Najpierw Charlie Sheen, następnie Ashton Kutcher, wtedy nawet młody Angusa T. Jones stał się kontrowersyjny. Jon Cryer to rzucanie fasoli na to, jak to jest być częścią szaleństwa, które jest Dwóch i pół.
Jon Cryer jest prawdopodobnie najbardziej normalnym, przyziemnym członkiem obsady Dwóch i pół — nic więc dziwnego, że szalone kontrowersje wywołane przez jego współpracowników sprawiły, że aktor drapał się po głowie.
Najpierw było notoryczne załamanie i kampania nienawiści Charliego Sheena przeciwko twórcy serialu Chuckowi Lorre'owi. Następnie Ashton Kutcher przejął główną rolę w środku swojego skandalu z oszustwami i rozstał się z Demi Moore. Wreszcie najmłodszy członek obsady, Angus T. Jones znalazł się w gorącej wodzie po religijny fanatyk przyłapał go na wideo ogłaszając program jako „brud”.
Więc co o tym wszystkim myśli Jon Cryer, pozornie jedyny normalny z całej grupy?
„To surrealistyczne być częścią kilku internetowych burz s ** t”, powiedział Fox11. „Kiedy wydarzyło się to ostatnie, Ashton podszedł do mnie i wyglądał, jakby zobaczył ducha, a on… na przykład: „Słyszałeś o Angusie?”, a ja na to: „On jest w porządku?”. Powiedział: „Tak jakby” i pokazał mi wideo. I jak powiedziałem, jako weteran internetowej burzy gówna, potem po prostu spojrzałem na Ashtona i powiedział: „Cóż, myślisz, że nadal chce iść na prezent dla załogi?” To był tylko jeden po inny."
„Moje życie przybrało wiele dziwnych zwrotów. Przede wszystkim cieszę się, że wszyscy wciąż żyją” – powiedział Cryer. „To szaleństwo.

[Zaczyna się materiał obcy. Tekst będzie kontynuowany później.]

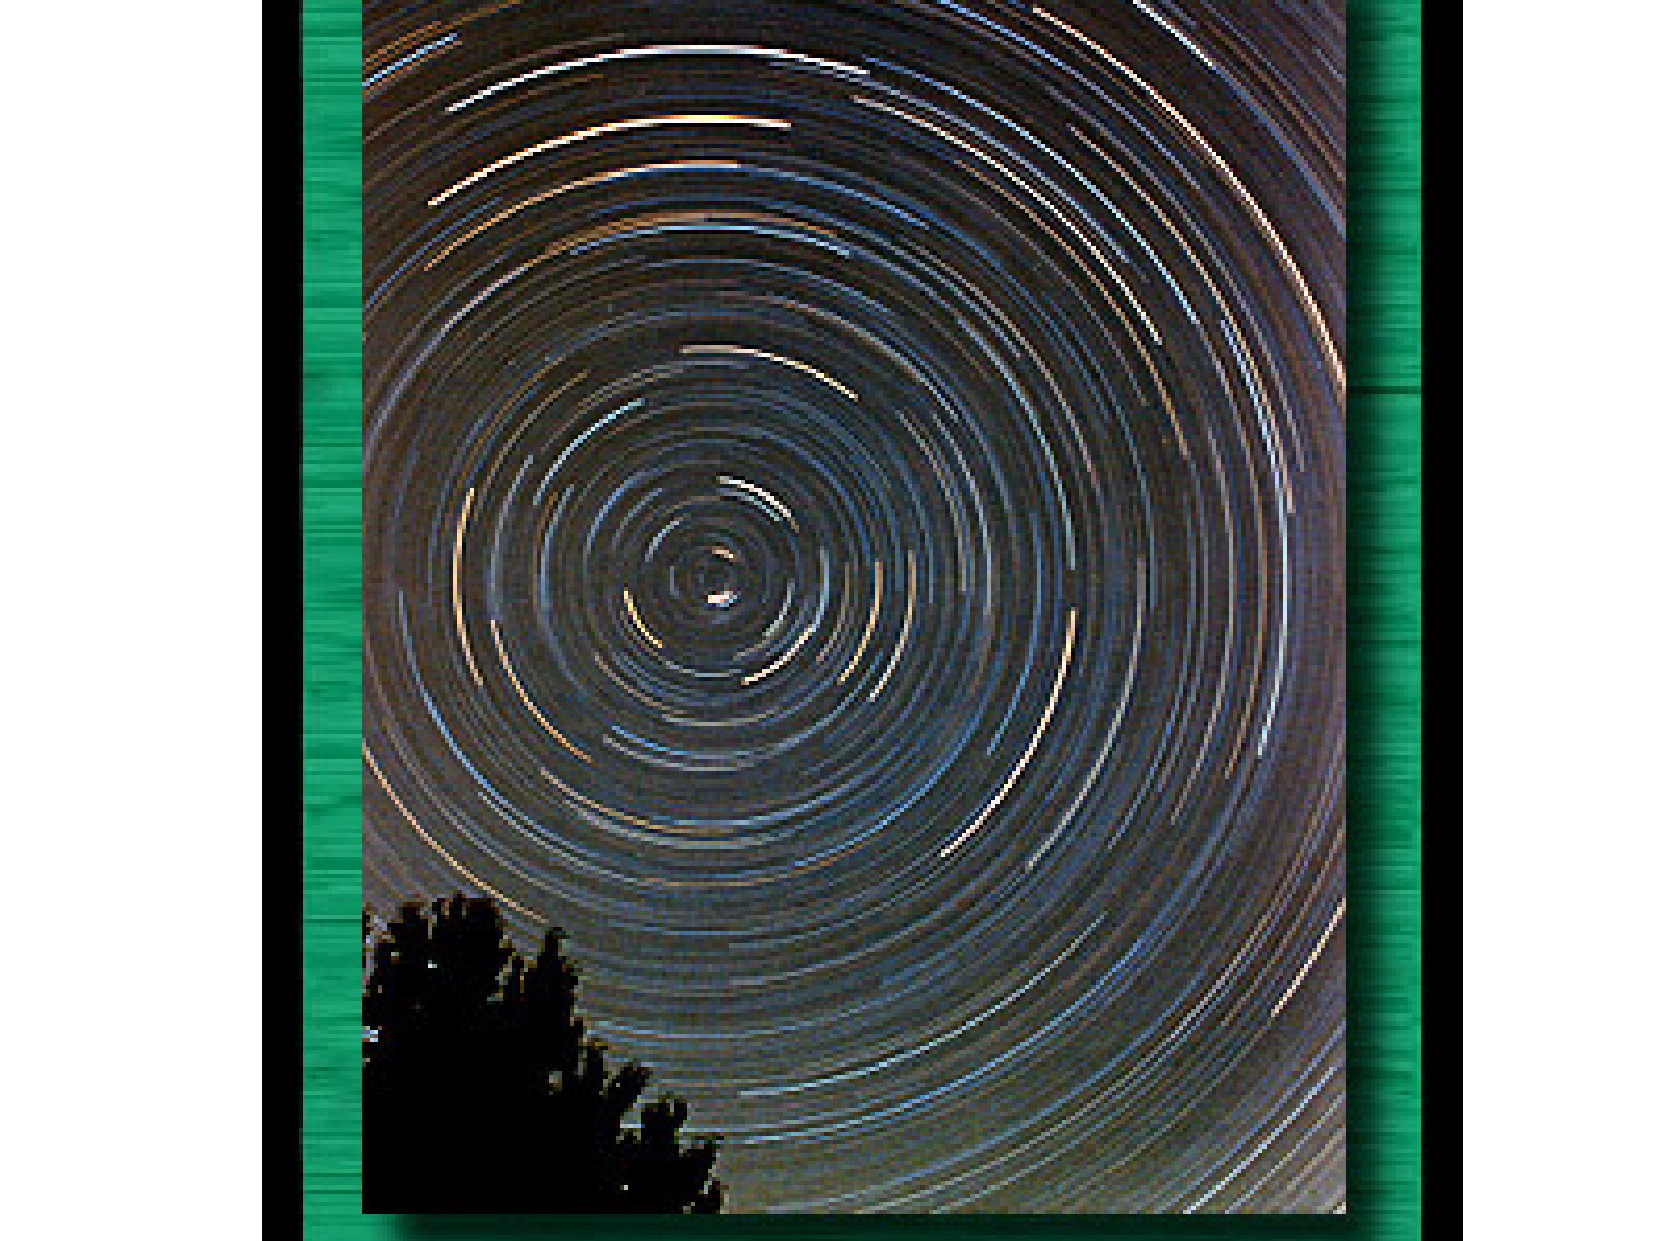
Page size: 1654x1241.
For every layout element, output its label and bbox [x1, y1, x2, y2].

picture [262, 0, 1463, 1241]
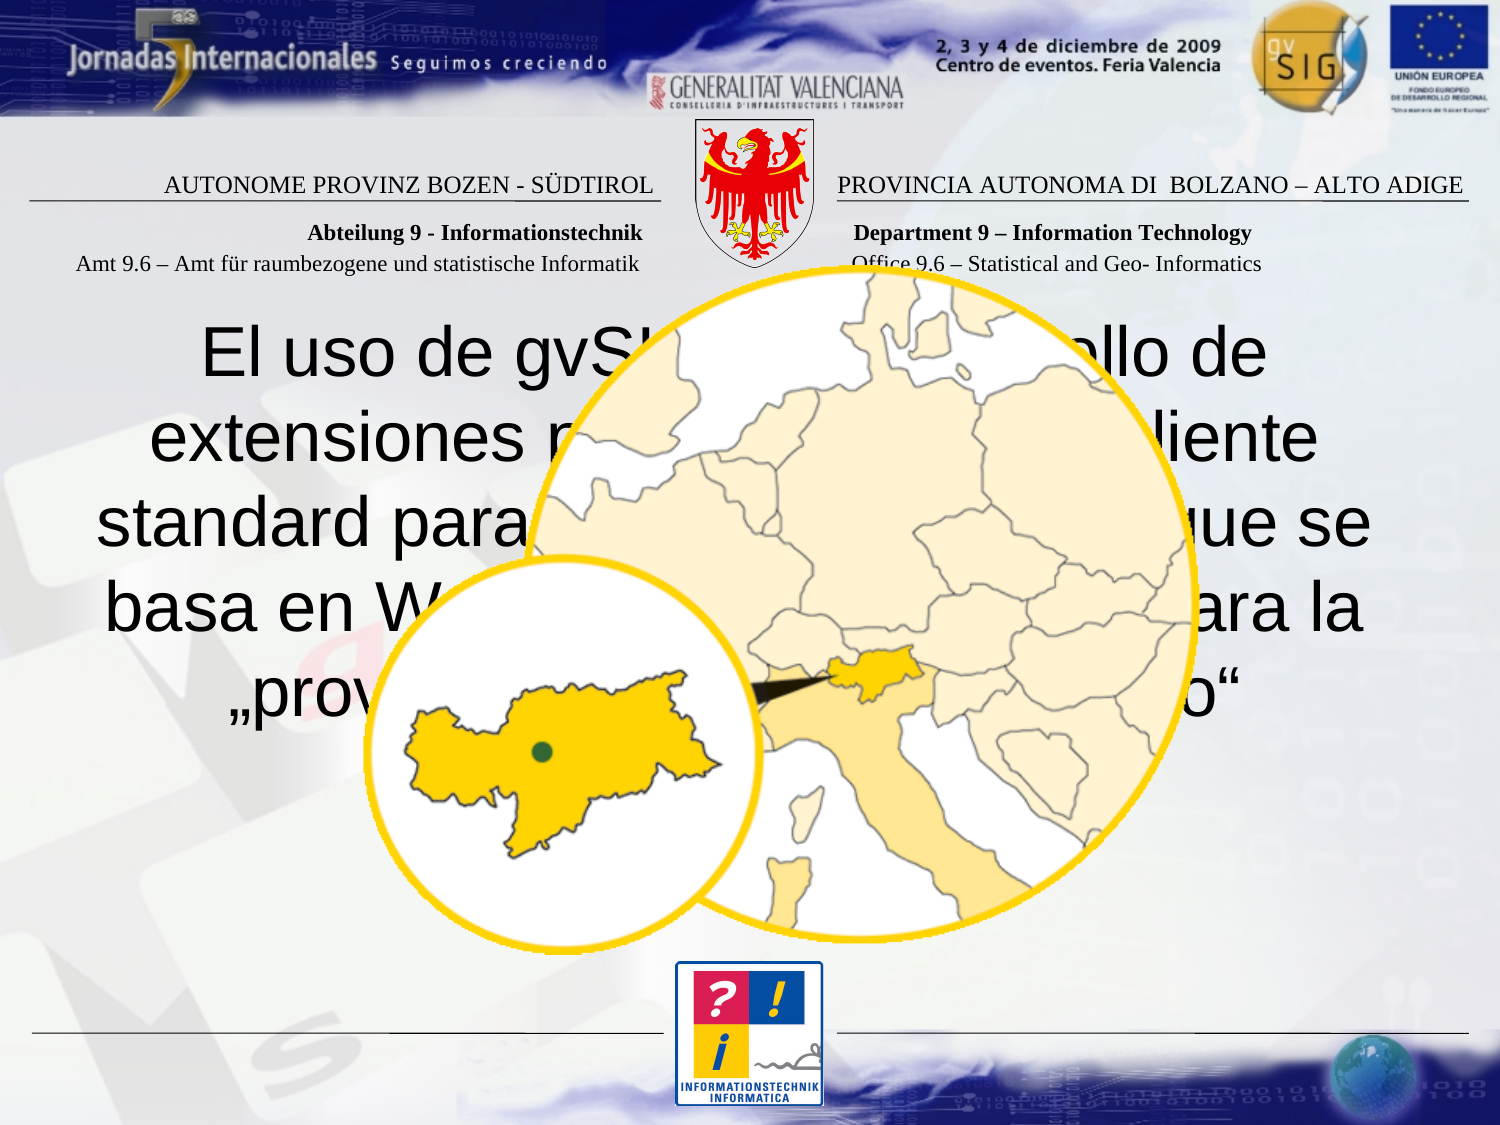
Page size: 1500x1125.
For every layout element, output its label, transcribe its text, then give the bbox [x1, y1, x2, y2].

title El uso de gvSIG y el desarrollo de extensiones para gvSIG come cliente standard para una infraestructura que se basa en Web services GIS (SIG) para la „provincia autonoma di Bolzano“ [1211, 298, 1471, 739]
title El uso de gvSIG y el desarrollo de extensiones para gvSIG come cliente standard para una infraestructura que se basa en Web services GIS (SIG) para la „provincia autonoma di Bolzano“ [0, 298, 354, 739]
picture [0, 0, 1500, 1125]
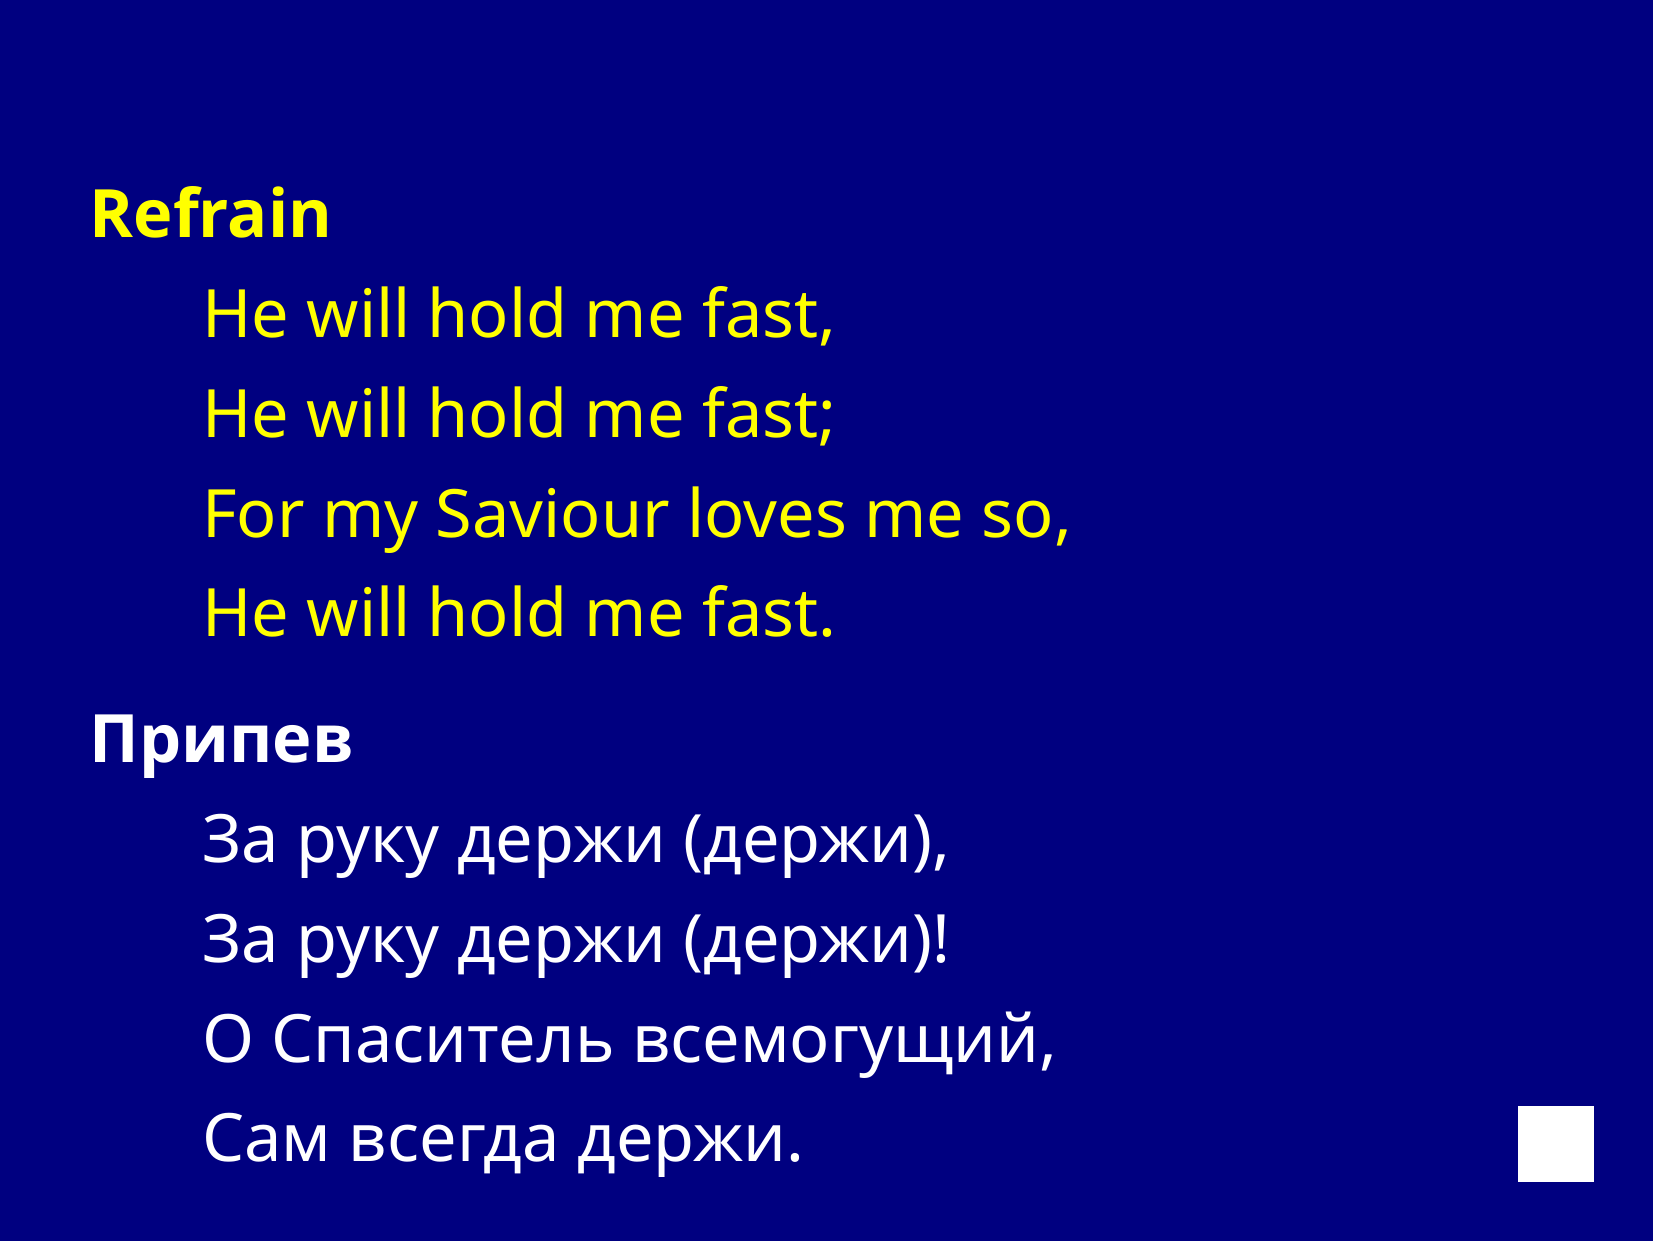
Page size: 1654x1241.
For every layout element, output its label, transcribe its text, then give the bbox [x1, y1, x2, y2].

text_box [1518, 1106, 1594, 1182]
text_box Refrain He will hold me fast, He will hold me fast; For my Saviour loves me so, He will hold me fast. [75, 150, 1576, 638]
text_box Припев За руку держи (держи), За руку держи (держи)! О Спаситель всемогущий, Сам всегда держи. [75, 675, 1576, 1163]
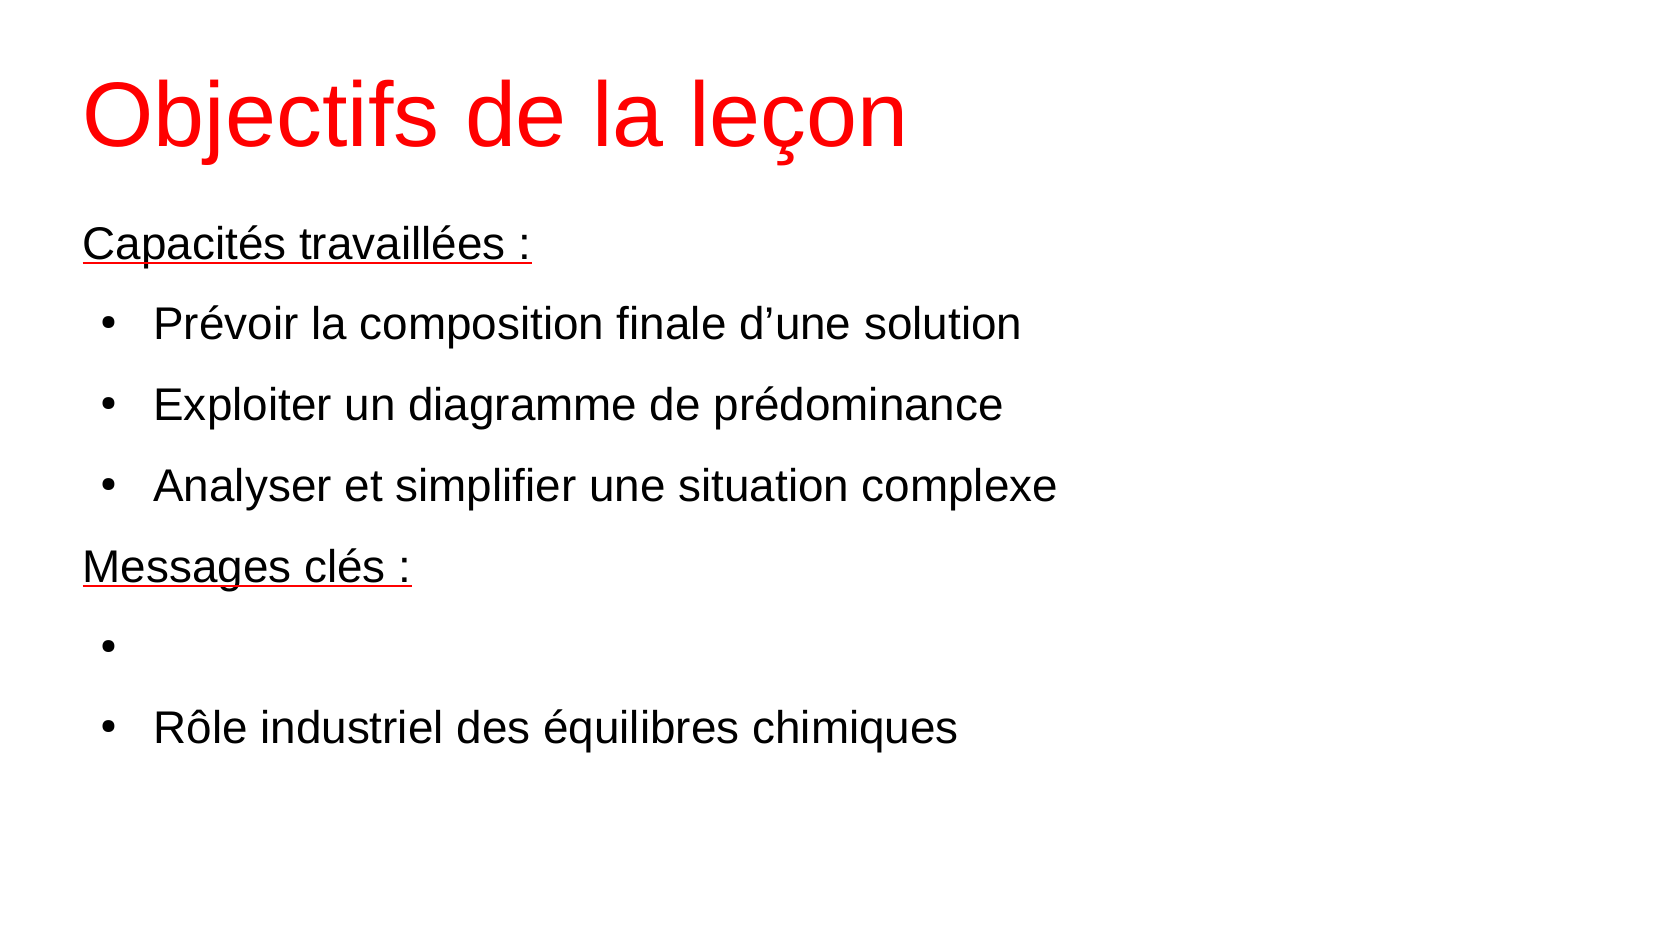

Nie mam na to wytłumaczenia. Można powiedzieć, że serial jest przeklęty, z wyjątkiem tego, że serial został przeklęty ogromnym sukcesem, więc trudno nazwać to przekleństwem. Angus był tak niepełnoletni, ponieważ nie martwiłam się, że może mu się stać jakakolwiek krzywda, a on już kilka razy wracał do pracy.
„Dziwnie było być obiektem paparazzi” – wyjaśnił. „To była część mojego życia, która nigdy wcześniej nie była problemem. Jeśli jestem na wydarzeniu prasowym, chętnie rozmawiam z kamerami. Kiedy czekają przed moim domem, wtedy się wściekam”.
Pomijając kontrowersje i szalonych kolegów z obsady, Cryer jest po prostu wdzięczny, że jest częścią tak długotrwałego hitu.
„To wspaniałe uczucie” – powiedział. „Nie możesz oszukiwać się myśląc, że wiesz, dlaczego tak się stało lub że masz jakiś pomysł, jak to powtórzyć, ponieważ nigdy nie jest tak samo. Ale absolutnie jestem zdumiony, że serial był tak długowieczny i [ja] czuję się niesamowicie szczęśliwy z tego powodu”.